The Power Supply is an active rectifier built on IGBT Power Module legs behind a Rectifier Transformer, delivering smooth DC into the stack; the DC Bus Capacitors keep ripple low because ripple current ages the catalyst layers. Production rate is simply proportional to current, read at the Current Shunt — 1 A through one cell makes 0.42 Nml/min of H₂ by Faraday's law.
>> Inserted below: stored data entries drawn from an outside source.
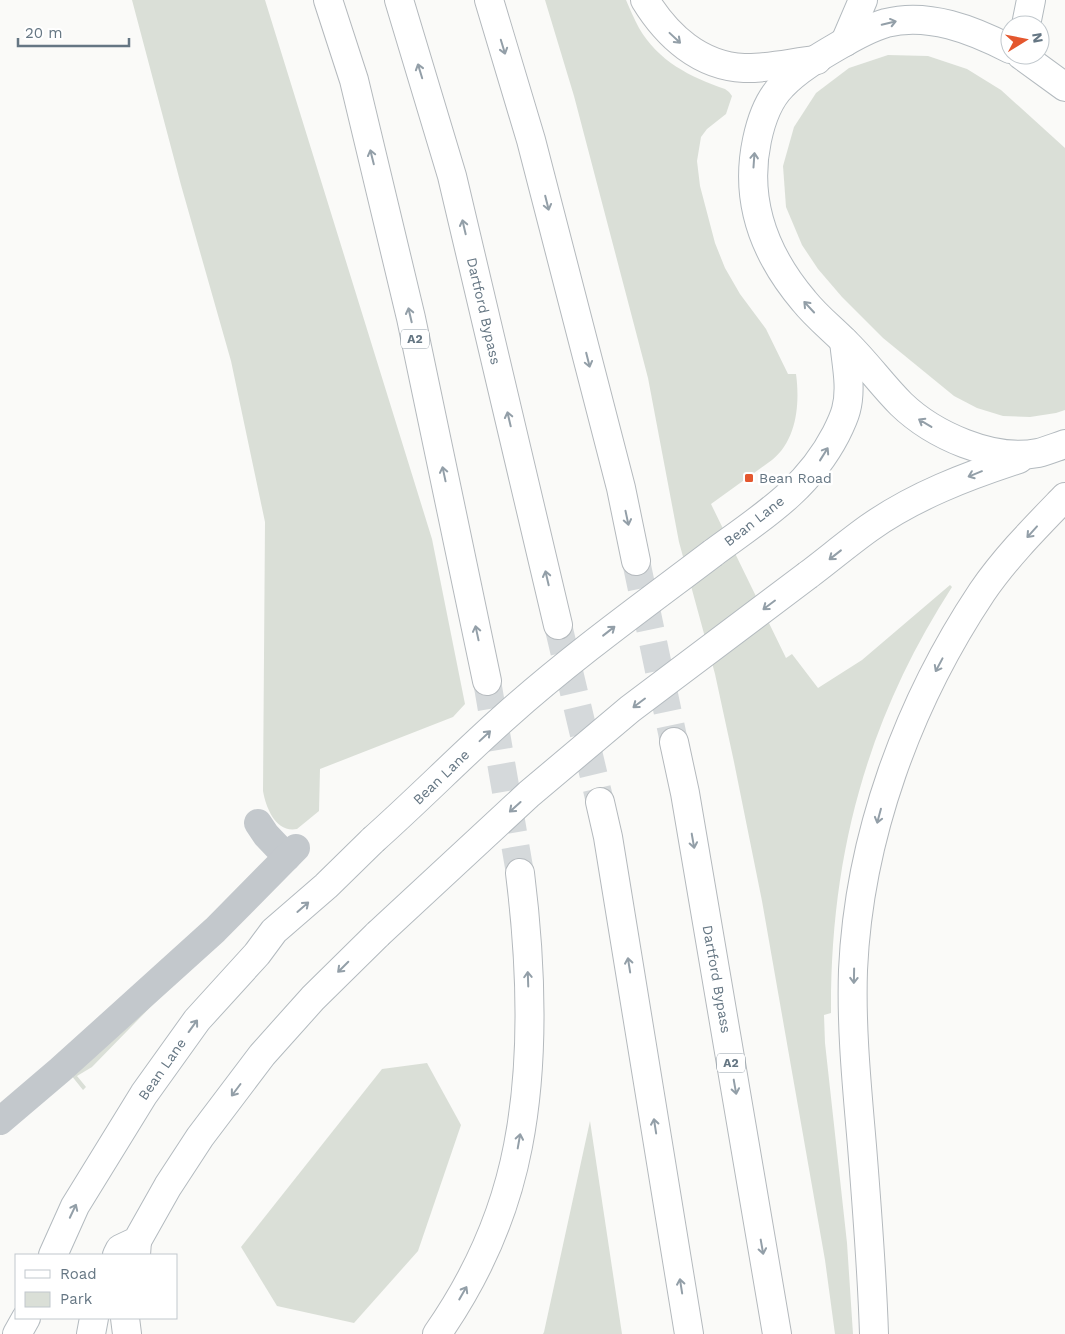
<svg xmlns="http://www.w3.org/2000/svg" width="1065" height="1334" font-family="'Work Sans',sans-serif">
<rect width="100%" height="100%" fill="#fafaf8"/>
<g fill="#dadfd7">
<path d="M 132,0 L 265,0 L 432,539 L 465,704 L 453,717 L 320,769 L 319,811 L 297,829 C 276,833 266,808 263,791 L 265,522 L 231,361 L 181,185 Z"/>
<path d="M 545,0 L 626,0 C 630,9 634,19 639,28 C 658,61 690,77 725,89 L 729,92 L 732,96 L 726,114 L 707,129 L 701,137 L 697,161 L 700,186 L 715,243 L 725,268 L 740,294 L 766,329 L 788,374 L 796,374 C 800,403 797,440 772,460 L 711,504 L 786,658 L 792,654 L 818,688 L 862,660 L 950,585 L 952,587 C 867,719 830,856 831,1013 L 824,1015 L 825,1043 L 847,1243 L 853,1334 L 835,1334 L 825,1260 L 762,901 L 734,762 L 715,674 L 679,542 L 648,378 L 574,96 Z"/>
<polygon points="888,55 928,56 967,69 1001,90 1065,148 1065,410 1056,413 1030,417 1003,416 977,408 954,396 883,338 842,297 818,269 802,245 786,207 783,166 794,127 816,93 849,68"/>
<polygon points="170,987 92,1067 77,1076 86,1087 83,1090 71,1075"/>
<polygon points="427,1063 461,1125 418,1251 354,1323 277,1306 241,1247 382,1069"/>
<polygon points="590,1121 622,1334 543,1334 544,1332"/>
</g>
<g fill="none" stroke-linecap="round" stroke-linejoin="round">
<g stroke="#d5d9db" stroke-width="28" stroke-dasharray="28 14" stroke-linecap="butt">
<polyline points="636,561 674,742"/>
<polyline points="558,625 600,802"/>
<polyline points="487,681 520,873"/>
</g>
<g stroke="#b3babf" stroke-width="30">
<g id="secondary">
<polyline points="1026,25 1031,0"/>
<polyline points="845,42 863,0"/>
<path d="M 1010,49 C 973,30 928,12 886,23 C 869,28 853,37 838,46 C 819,57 797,70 782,86 C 768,100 761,121 757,140 C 744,201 765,255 804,301 C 816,316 831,328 844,341 C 865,361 881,384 901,404 C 933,435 993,462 1038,453 C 1047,451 1056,447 1065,444"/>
<polyline points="1021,55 1065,87"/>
<path d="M 713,553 C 762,517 807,490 836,434 C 840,426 844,418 846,410 C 852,388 846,363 844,341"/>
<path d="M 808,575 C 828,560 848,543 869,528 C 914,496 967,476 1019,459"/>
<polyline points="53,1255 75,1206 144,1094 197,1020 257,954 274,931 326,886 373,840"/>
<polyline points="117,1255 120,1249 137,1241 168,1186 200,1137 262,1055 313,998 378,934"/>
<polyline points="17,1334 26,1318"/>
<polyline points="91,1334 94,1318"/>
</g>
</g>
<g stroke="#b4b9bd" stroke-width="30">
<g id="trunk">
<polyline points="328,0 354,80 411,318 487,681"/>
<polyline points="399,0 452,176 558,625"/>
<polyline points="489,0 531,140 621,488 636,561"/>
<path d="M 645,0 C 667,36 700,66 744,68 C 766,69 795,62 817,60"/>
<polyline points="674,742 685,793 777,1334"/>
<polyline points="600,802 608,837 689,1334"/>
<polyline points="136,1255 137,1241"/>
<polyline points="125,1318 127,1334"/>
<path d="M 437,1334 C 476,1278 505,1214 518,1146 C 535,1059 531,961 520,873"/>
<path d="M 874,1334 C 872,1271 867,1208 862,1146 C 857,1087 851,1029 853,970 C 859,837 908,703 982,592 C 1006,557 1036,527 1065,497"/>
</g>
</g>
<g stroke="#c3c8cc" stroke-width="28">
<polyline points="258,823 266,835 287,857"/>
<polyline points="0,1121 60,1070 215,930 296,848"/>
</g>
<use href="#secondary" stroke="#fff" stroke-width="28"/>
<use href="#trunk" stroke="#fff" stroke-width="28"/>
<g stroke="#b3babf" stroke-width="30" stroke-linecap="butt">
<g id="secondary-bridge">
<path d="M 373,840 C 418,800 461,756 506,716 C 572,657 643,606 713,553"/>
<polyline points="378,934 529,794 630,709 808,575"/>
</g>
</g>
<use href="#secondary-bridge" stroke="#fff" stroke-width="28"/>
</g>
<defs><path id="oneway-shaft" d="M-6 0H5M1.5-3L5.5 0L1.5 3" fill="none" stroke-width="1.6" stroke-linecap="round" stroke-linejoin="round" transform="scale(1.25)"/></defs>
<g stroke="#939fa8">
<use href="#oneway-shaft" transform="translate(889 23) rotate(-13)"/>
<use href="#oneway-shaft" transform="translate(675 38) rotate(43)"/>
<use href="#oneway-shaft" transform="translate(503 47) rotate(73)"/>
<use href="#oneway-shaft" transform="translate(420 71) rotate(-107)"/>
<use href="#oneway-shaft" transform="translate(372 157) rotate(-104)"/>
<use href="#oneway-shaft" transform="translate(754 160) rotate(-86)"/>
<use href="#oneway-shaft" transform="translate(547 203) rotate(76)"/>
<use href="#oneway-shaft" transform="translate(464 227) rotate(-103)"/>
<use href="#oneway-shaft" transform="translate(809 307) rotate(-133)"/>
<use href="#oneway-shaft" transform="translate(410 315) rotate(-103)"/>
<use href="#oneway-shaft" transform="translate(588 360) rotate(76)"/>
<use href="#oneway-shaft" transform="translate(509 419) rotate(-103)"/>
<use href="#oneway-shaft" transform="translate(925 423) rotate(-149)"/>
<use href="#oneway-shaft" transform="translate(824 454) rotate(-58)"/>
<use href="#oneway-shaft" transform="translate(444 474) rotate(-102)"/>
<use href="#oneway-shaft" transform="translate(975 474) rotate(158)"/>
<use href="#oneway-shaft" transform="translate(627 518) rotate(78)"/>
<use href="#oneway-shaft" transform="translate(1032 532) rotate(132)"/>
<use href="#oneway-shaft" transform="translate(835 555) rotate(142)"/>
<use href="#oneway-shaft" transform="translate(547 578) rotate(-103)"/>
<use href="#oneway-shaft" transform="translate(769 605) rotate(143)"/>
<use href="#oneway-shaft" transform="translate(609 631) rotate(-38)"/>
<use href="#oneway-shaft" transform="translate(477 633) rotate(-102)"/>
<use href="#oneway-shaft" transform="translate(939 665) rotate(118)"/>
<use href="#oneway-shaft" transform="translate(639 703) rotate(143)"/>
<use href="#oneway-shaft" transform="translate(485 736) rotate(-43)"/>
<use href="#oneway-shaft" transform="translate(515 807) rotate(138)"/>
<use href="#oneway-shaft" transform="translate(879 816) rotate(105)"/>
<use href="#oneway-shaft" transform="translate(693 841) rotate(80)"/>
<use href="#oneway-shaft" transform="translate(303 907) rotate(-41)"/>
<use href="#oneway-shaft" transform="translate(629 965) rotate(-99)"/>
<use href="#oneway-shaft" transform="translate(343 967) rotate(135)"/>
<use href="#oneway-shaft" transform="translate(854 976) rotate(91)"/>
<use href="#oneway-shaft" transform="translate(528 979) rotate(-92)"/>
<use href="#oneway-shaft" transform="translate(193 1026) rotate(-54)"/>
<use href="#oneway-shaft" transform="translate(735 1087) rotate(80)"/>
<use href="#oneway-shaft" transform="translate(236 1090) rotate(127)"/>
<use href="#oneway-shaft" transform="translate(655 1126) rotate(-99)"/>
<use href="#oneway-shaft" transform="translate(519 1141) rotate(-80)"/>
<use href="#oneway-shaft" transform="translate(73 1211) rotate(-65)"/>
<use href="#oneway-shaft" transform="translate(762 1247) rotate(80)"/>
<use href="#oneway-shaft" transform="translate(681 1286) rotate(-99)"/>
<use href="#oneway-shaft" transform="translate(463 1293) rotate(-60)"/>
</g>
<rect fill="#e4572e" stroke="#fff" stroke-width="2" x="744" y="473" width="10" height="10" rx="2.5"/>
<g text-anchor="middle" stroke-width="5" stroke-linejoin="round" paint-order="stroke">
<g fill="#fff" stroke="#939fa8" stroke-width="1">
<rect x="401" y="329.5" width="28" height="19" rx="4"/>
<rect x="717" y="1053.5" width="28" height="19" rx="4"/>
</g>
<g font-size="12" font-weight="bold" fill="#657683">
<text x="415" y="343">A2</text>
<text x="731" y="1067">A2</text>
</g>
<g font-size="14" fill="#657683" stroke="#fff">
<text transform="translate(484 311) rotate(77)" y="5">Dartford Bypass</text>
<text transform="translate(754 521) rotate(-38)" y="5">Bean Lane</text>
<text transform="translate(441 777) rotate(-44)" y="5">Bean Lane</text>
<text transform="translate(717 979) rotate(80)" y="5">Dartford Bypass</text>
<text transform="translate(162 1069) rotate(-55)" y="5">Bean Lane</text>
</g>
<g font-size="14" fill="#657683" stroke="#fff" text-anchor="start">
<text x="759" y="483">Bean Road</text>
</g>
</g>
<rect x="15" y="1254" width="162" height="65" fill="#ffffff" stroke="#c1c8cd"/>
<rect x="25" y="1270" width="25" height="8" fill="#ffffff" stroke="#c1c8cd"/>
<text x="60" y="1279" font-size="15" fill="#657683">Road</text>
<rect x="25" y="1292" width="25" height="15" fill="#dadfd7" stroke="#c1c8cd"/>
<text x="60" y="1304" font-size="15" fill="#657683">Park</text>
<g transform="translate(1025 40) rotate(80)"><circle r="24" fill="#ffffff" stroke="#c1c8cd"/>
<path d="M0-4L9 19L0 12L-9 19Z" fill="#e4572e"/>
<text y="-8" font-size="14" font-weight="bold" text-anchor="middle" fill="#657683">N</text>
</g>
<path d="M18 38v8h111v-8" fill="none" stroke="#657683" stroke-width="2.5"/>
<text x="25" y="38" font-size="15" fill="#657683" stroke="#ffffff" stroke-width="4" paint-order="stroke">20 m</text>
</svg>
The Control & Safety System PLC sequences startup (circulate, heat, pressurize, ramp current) and supervises two protection layers. The Cell Voltage Monitor watches every cell; a cell drifting high signals membrane thinning or contamination long before failure. The hardwired chain — H2 Leak Sensor detectors at 10% LEL, pressure switches, and the ventilation interlock on the Ventilation Fan — dumps the stack current and vents the system independently of software.

Thermal management

Roughly a third of input power leaves as heat in the anode water. The Thermal Management circuit rejects it through a Radiator with a Blower Motor fan; the Thermal Bypass Valve short-circuits the radiator during cold starts so the stack reaches its 60 °C operating point quickly, where membrane conductivity is highest and cell voltage lowest. Temperature Probe RTDs at stack inlet and outlet close the loop.

Efficiency and life

System specific energy runs 4.8–5.5 kWh per normal cubic metre, about 60–70% efficiency against hydrogen's higher heating value. Stacks degrade a few microvolts per cell-hour; at 40,000–80,000 hours the voltage penalty justifies a stack swap, while the balance of plant outlives several stacks.